= WRITTEN EXERCISE A =
Could you change "catalogue" to "catalog" in the rows of pressed plant sheets below, keeping everything else the same and leaving out the pictures?

= TEXT TO READ =
# HP Touchpad won't boot past Moboot



## spikeeee (Mar 19, 2012)

Been running the Nightlys for a while, then I saw Twerp and decided to install that.

However that seems to have failed and wiped out all the other links (boot to webos, clockwork mod etc) and now it will not boot to anything.

Is there a way to reinstall Moboot and Clockworkmod? I no longer have the files on the internal memory so I cannot reinstall them using the normal installation method. Cannot boot to WebOS or Android to put the files there either. Always halts on:

Loading 'boot/uimage.CyanogenMod'... OK

Any ideas before I go Web Doctor route?

Thanks


----------



## spikeeee (Mar 19, 2012)

OK hard reset to remove the auto boot into recovery that stopped me getting into Android, however nothing else will work.

Tried to reinstall Clockwork mod/moboot using the ACME Installer 2 as if I was starting afresh. That runs and seems to work, boots to the moboot screen, however nothing works apart from booting into Android

Now I have the clockwork mod installed in android, tried to install via the app, but would not let me. Goo manager tells me there are no recoveries for my device

How do I install a recovery? As I have invalid Magic


----------



## nevertells (Oct 29, 2011)

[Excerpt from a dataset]
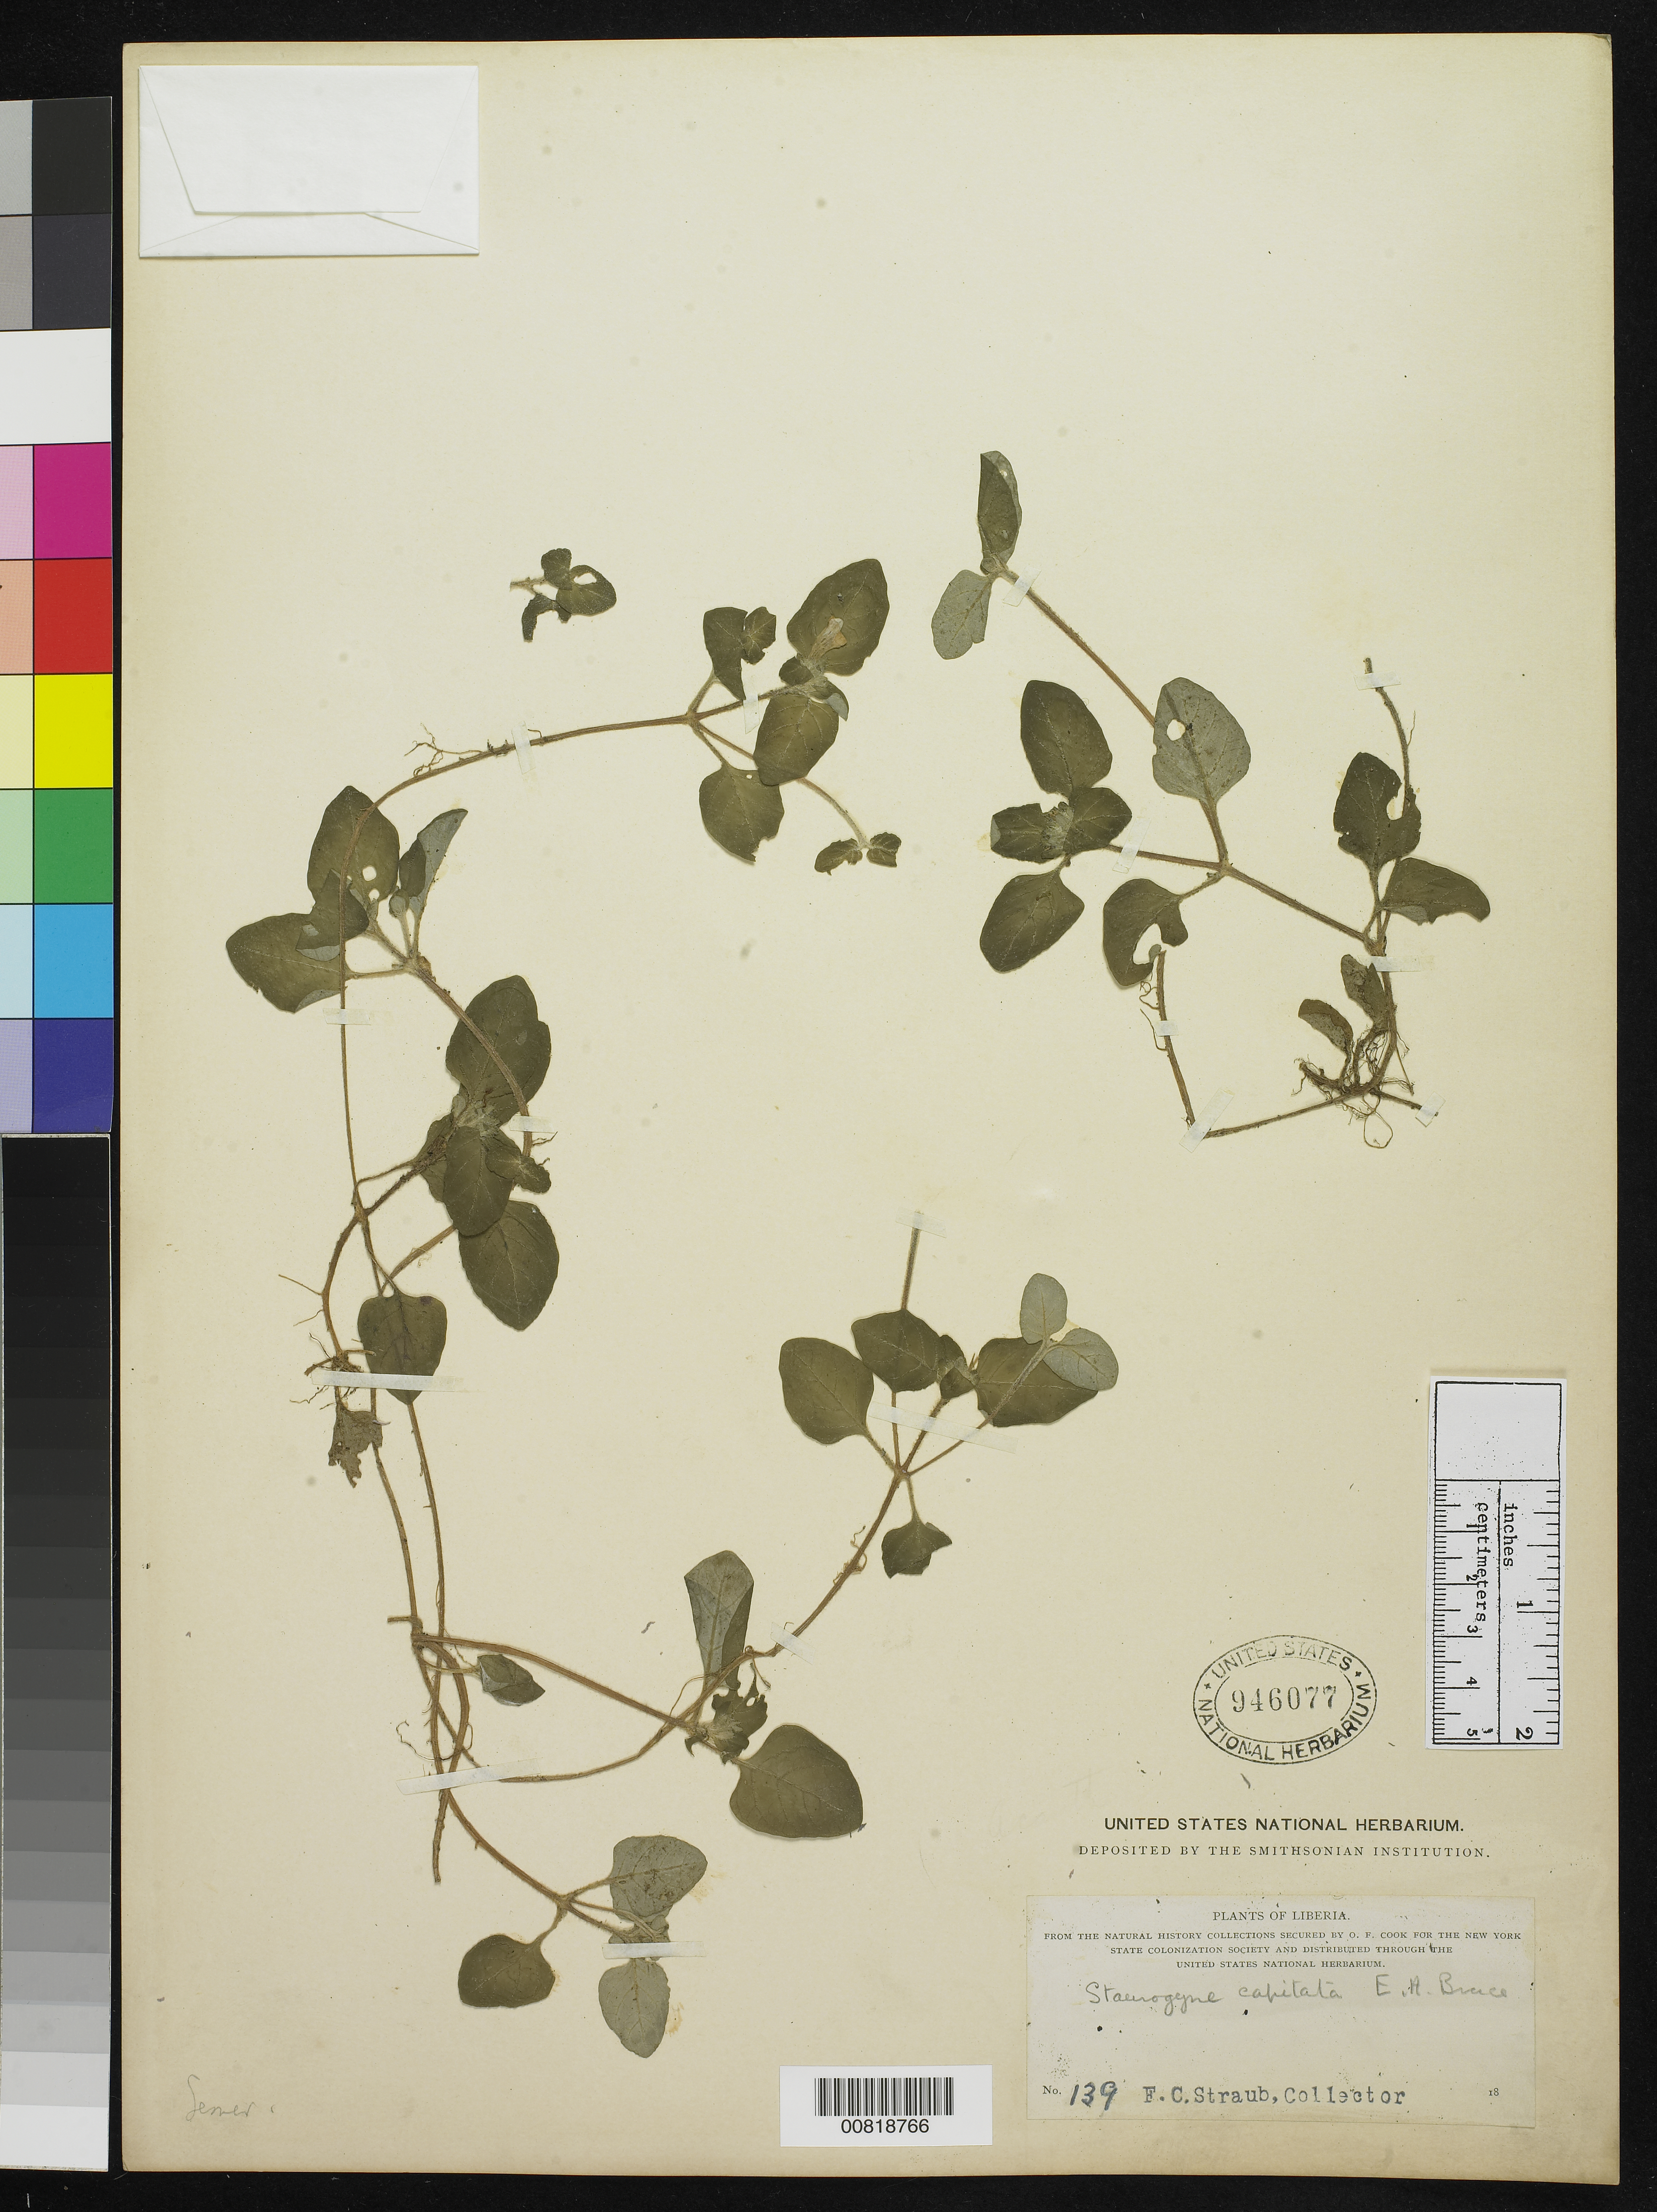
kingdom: Plantae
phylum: Tracheophyta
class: Magnoliopsida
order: Lamiales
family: Acanthaceae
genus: Staurogyne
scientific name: Staurogyne capitata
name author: E.A. Bruce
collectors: F. Straub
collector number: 139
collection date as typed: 18--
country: Liberia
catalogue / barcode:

= WRITTEN EXERCISE B =
How would you go on with the forum thread about the HP Touchpad that won't boot past Moboot, starting right after its last line?

= RESULT A =
kingdom: Plantae
phylum: Tracheophyta
class: Magnoliopsida
order: Lamiales
family: Acanthaceae
genus: Staurogyne
scientific name: Staurogyne capitata
name author: E.A. Bruce
collectors: F. Straub
collector number: 139
collection date as typed: 18--
country: Liberia
catalog / barcode:

= RESULT B =
Since you can boot into CM, you need a file manager like Rom Toolbox or ES File Explorer. You need to go have a look in the boot folder and see what ulmages are still there. Hopefully you will see the WebOS ulmage along with moboot, CWM and CyanogenMod. Don't know what you have been doing with Android on your TP, but if you were installing other roms like Bricked, CN, AOKP or others, that may be the reason the install of TWRP failed and also messed up moboot and the other ulmages in the boot folder. There is limited space in the boot folder and once you run out of space, installs start failing and you have problems including trying to run WebOS Doctor. If you have ulmages for any other roms like the ones I mentioned, delete them. Or you an try downloading the Moboot Ulmage and TGA Cleaner from the ClassicNerd website and flashing that from CWM. It's hard to troubleshoot a problem when one cannot put their hands and eyes on the device. If you get this far, I would strongly suggest a fresh/clean install. That means ACMEUninstaller and then reinstalling everything. You can try making a nandroid backup of your current setup and once you get a clean running system again, try to restore that. Do this before running the uninstaller.

BTW, if you don't see the WebOS ulmage, then you are going to have to try to attempt the doctor, but if you don't have enough space in the boot folder, that is going to fail too. Make sure you run that cleaner script or verify you have at least 6 to 7 mb of space in the boot folder.

Installing a recovery means you have made a nandroid backup previously using either CWM or TWRP. Warning, backups made with CWM are not compatible with TWRP and visa versa. So installing a recovery means restoring a backup made with one or the other of those programs.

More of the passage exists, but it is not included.